Juno Probe Enters Jupiter’s Orbit Capping 5-Year-Long NASA Mission
News| | By Jason Owen
As the message appeared onscreen, the team at mission control at NASA’s Jet Propulsion Laboratory in Pasadena, California hugged and cheered, according to CNN. “NASA did it again,” said Scott Bolton, Juno principal investigator. “We’re there, we’re in orbit. We conquered Jupiter.” In order to enter Jupiter’s orbit, NASA effectively slammed on the brakes of the Juno spacecraft by performing a 35-minute burn of its engines to slow the probe down to 1,212 miles per hour. “After a 1.7 billion mile journey, we hit our burn targets within one second, on a target that was just tens of kilometers large,” said Juno project manager Rick Nybakken. “That’s how well the Juno spacecraft performed tonight.” But entering Jupiter’s orbit was just phase one of Juno’s lengthy mission, which started on Aug. 5, 2011 when it was launched from Cape Canaveral. Now, the spacecraft will spend the next 20 months orbiting the planet 37 times in total, at times getting as close as just 2,600 miles above the planet’s swirling dense clouds.

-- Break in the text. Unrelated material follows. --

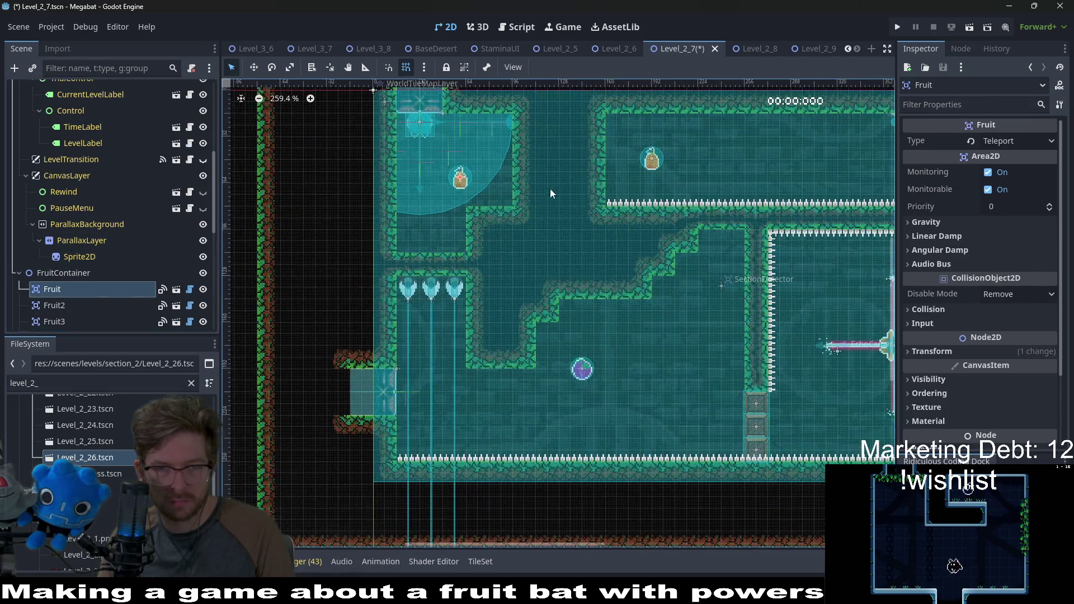
key(w)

Studying what’s beneath those clouds is part of Juno’s primary mission. Scientists hope the probe will offer clues to Jupiter’s atmosphere, along with revealing how dense the planet really is and if it has a solid core. Juno will also study Jupiter’s famous “Red Eye,” the huge storm larger than Earth that has swirled across the planet’s surface for hundreds of years. Researchers believe Jupiter was the first planet formed in our solar system and that its origins can provide clues to the beginning of the universe as well as the evolution of our planet. Juno will finish its mission on Feb. 20, 2018 when it will take its final measurements as it enters Jupiter’s atmosphere and crashes into the planet.